VOCI DEL DATASET:
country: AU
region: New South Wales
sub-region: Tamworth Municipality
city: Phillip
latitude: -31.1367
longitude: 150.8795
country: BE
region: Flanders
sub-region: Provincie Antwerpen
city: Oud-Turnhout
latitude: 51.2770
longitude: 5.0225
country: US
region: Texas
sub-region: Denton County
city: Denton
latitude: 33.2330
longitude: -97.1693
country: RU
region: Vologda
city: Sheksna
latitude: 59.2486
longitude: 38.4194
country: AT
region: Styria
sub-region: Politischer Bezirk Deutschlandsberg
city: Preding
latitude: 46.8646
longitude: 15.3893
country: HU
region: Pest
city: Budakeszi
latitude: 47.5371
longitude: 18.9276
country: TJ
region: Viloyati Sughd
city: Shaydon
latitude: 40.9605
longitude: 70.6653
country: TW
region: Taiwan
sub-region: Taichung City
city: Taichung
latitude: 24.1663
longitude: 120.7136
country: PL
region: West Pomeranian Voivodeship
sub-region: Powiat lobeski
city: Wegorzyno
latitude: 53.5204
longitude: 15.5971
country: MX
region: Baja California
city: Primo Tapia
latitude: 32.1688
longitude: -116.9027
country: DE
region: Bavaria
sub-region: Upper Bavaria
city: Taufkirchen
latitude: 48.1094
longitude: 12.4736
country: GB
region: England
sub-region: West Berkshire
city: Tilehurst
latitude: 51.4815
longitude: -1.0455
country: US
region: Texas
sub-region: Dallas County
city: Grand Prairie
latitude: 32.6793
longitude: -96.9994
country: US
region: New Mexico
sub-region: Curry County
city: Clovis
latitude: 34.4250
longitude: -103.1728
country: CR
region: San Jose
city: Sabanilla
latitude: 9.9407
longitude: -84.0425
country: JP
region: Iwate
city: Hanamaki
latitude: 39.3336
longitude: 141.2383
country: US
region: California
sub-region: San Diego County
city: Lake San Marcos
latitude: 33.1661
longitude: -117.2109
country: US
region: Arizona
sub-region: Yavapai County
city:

IL TUO COMPITO:
Puoi ricopiare tutte le voci qui sopra, riga per riga, senza cambiare nulla?

RISULTATO DELL'ESERCIZIO:
country: AU
region: New South Wales
sub-region: Tamworth Municipality
city: Phillip
latitude: -31.1367
longitude: 150.8795
country: BE
region: Flanders
sub-region: Provincie Antwerpen
city: Oud-Turnhout
latitude: 51.2770
longitude: 5.0225
country: US
region: Texas
sub-region: Denton County
city: Denton
latitude: 33.2330
longitude: -97.1693
country: RU
region: Vologda
city: Sheksna
latitude: 59.2486
longitude: 38.4194
country: AT
region: Styria
sub-region: Politischer Bezirk Deutschlandsberg
city: Preding
latitude: 46.8646
longitude: 15.3893
country: HU
region: Pest
city: Budakeszi
latitude: 47.5371
longitude: 18.9276
country: TJ
region: Viloyati Sughd
city: Shaydon
latitude: 40.9605
longitude: 70.6653
country: TW
region: Taiwan
sub-region: Taichung City
city: Taichung
latitude: 24.1663
longitude: 120.7136
country: PL
region: West Pomeranian Voivodeship
sub-region: Powiat lobeski
city: Wegorzyno
latitude: 53.5204
longitude: 15.5971
country: MX
region: Baja California
city: Primo Tapia
latitude: 32.1688
longitude: -116.9027
country: DE
region: Bavaria
sub-region: Upper Bavaria
city: Taufkirchen
latitude: 48.1094
longitude: 12.4736
country: GB
region: England
sub-region: West Berkshire
city: Tilehurst
latitude: 51.4815
longitude: -1.0455
country: US
region: Texas
sub-region: Dallas County
city: Grand Prairie
latitude: 32.6793
longitude: -96.9994
country: US
region: New Mexico
sub-region: Curry County
city: Clovis
latitude: 34.4250
longitude: -103.1728
country: CR
region: San Jose
city: Sabanilla
latitude: 9.9407
longitude: -84.0425
country: JP
region: Iwate
city: Hanamaki
latitude: 39.3336
longitude: 141.2383
country: US
region: California
sub-region: San Diego County
city: Lake San Marcos
latitude: 33.1661
longitude: -117.2109
country: US
region: Arizona
sub-region: Yavapai County
city:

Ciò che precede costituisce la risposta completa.